# [Your tasks]
[1] Decide whether each statement agrees with the forum thread about the 2018 Super Bowl. For each, answer yes or no and quote the words from the thread that settle it.
(a) The 2018 Super Bowl was set to be held in Minnesota.
(b) Chuck Smith says the team's new stadium is already finished.
(c) Longshot thinks the team would probably have had a better chance at a Super Bowl if it had moved.
[2] Give every distinct username that heads a post in the forum thread about the 2018 Super Bowl.
[3] Pick up the forum thread about the 2018 Super Bowl after its last post, and write what follows.

# [Source text]

— Start —

# 2018 Super Bowl



## 9manfan (Oct 22, 2008)

Thought I would post this up for Recurenator.....2018 Super Bowl in Minnesota....... :beer:


----------



## Chuck Smith (Feb 22, 2005)

HAHA... I remember all he talked about was how the team was moving... Now they have a new stadium being built....superbowl in 2018 coming to MN. Now if we can just have the Vikings be a contender for that said superbowl....and a few before hand. :beer:


----------



## Longshot (Feb 9, 2004)

It's as close to a SB the Queens will get. They would probably have had a better chance at a SB if they had moved. oke: :rollin:


----------



## 9manfan (Oct 22, 2008)

Go Vikes!!!!!!!!!!!!!!!!!!!!!!! I'm sure we will be the first team to play in their home state for the Super Bowl title !!!!! ( I don't think anyone has done that as of yet) Go Vikes !!!!! and I'm sure we will beat the Pukers to get to the super bowl....... :beer: ......... oke: ...

— End —

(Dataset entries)
— Start —

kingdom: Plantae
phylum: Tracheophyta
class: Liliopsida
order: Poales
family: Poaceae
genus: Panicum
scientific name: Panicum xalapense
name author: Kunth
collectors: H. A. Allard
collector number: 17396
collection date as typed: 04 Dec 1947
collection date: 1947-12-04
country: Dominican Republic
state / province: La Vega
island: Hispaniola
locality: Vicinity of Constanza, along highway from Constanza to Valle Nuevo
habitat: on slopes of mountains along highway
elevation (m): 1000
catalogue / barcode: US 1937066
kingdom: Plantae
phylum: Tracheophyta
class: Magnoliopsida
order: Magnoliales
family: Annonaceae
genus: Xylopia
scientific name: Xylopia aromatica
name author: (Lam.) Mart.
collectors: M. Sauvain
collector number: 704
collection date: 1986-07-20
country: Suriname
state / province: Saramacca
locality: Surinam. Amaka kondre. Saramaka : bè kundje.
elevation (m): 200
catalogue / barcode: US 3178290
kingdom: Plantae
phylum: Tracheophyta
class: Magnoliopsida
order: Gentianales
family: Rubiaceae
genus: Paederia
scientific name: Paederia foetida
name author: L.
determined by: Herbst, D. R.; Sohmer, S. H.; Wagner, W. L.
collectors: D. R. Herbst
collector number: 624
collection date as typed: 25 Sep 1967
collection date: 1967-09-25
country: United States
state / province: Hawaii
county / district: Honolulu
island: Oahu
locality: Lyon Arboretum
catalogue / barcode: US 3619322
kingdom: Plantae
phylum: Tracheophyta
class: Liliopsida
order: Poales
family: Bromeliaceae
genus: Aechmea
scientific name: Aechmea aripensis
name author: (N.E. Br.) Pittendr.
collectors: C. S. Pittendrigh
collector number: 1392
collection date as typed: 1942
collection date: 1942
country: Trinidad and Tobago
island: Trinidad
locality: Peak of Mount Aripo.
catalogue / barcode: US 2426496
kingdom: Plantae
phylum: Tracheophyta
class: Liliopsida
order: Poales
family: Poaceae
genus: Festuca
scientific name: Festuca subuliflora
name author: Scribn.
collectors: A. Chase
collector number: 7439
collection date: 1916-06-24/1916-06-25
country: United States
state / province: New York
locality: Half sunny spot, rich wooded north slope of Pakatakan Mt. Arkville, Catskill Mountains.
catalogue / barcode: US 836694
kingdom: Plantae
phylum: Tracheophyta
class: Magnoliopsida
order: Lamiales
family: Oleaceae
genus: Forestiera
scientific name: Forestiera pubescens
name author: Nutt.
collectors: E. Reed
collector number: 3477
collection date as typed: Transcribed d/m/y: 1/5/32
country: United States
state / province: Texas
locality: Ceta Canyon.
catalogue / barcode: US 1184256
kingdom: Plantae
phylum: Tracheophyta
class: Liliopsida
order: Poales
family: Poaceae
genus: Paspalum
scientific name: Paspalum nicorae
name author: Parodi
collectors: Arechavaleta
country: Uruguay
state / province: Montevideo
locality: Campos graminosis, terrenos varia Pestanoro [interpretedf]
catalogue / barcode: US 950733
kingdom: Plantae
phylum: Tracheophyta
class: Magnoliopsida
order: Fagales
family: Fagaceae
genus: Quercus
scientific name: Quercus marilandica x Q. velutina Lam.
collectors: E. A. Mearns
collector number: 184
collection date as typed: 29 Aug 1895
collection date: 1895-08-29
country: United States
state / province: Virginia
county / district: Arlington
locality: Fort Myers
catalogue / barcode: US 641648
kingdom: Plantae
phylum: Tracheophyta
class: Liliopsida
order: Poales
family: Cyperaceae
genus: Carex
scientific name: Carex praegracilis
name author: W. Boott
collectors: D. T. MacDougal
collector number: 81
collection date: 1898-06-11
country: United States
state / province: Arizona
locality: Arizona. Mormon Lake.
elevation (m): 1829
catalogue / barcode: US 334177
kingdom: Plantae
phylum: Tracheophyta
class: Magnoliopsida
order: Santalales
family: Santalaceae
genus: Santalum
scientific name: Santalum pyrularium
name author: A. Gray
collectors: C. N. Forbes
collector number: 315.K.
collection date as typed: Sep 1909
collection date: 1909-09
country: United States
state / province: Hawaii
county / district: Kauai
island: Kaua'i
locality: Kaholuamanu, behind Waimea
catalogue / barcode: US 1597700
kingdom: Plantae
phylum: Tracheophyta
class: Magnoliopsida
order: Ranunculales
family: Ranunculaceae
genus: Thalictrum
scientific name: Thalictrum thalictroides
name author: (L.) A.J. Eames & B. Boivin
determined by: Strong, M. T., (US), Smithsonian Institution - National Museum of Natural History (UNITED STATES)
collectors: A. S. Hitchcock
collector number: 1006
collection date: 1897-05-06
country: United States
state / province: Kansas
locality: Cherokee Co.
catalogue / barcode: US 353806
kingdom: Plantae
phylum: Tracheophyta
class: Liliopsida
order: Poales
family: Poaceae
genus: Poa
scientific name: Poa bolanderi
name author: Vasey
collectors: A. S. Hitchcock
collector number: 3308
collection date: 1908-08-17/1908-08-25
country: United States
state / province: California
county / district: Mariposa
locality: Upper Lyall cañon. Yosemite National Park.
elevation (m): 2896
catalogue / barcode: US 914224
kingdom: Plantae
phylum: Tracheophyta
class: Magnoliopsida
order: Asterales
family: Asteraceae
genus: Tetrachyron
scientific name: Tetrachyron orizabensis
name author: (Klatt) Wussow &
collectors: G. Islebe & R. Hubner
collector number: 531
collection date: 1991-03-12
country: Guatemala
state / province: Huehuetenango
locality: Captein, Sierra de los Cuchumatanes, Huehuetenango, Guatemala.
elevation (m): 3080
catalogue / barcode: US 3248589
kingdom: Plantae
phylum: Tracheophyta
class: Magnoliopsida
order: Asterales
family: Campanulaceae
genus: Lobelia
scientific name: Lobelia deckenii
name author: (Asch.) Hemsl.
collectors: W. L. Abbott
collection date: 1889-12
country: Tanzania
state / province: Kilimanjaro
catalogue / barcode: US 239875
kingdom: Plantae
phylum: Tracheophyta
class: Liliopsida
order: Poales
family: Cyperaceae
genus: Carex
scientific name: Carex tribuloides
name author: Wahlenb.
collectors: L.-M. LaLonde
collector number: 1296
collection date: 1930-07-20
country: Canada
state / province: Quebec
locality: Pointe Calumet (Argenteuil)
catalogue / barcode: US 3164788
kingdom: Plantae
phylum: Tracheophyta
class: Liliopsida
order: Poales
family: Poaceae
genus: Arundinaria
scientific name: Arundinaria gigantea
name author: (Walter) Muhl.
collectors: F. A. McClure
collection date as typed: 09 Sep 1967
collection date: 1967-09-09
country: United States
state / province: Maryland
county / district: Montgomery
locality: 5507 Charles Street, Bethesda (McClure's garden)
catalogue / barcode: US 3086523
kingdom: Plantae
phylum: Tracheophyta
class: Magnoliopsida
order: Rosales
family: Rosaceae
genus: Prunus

— End —

# [Set of answers]
[1]
(a) Yes: "2018 Super Bowl in Minnesota"
(b) No: "Now they have a new stadium being built"
(c) Yes: "They would probably have had a better chance at a SB if they had moved."

[2] 9manfan, Chuck Smith, Longshot

[3]
----------



## Chuck Smith (Feb 22, 2005)

It will be funny when the (GULP!!) Vikings win both games against the packers this year....   

I know it is a bold call....but hey i got to do it every year... :thumb: oke:

Hopefully with some of the moves they made this off season will help slow down the Pack and can keep us with a lead in the 4th quarter. :beer:


----------



## 870 XPRS (Mar 12, 2003)

Vikes will be great....in 1 8.....Vikes will be great.....in 1 8.

ala Common Man

The Jeff George to Randy Moss project works out brilliantly.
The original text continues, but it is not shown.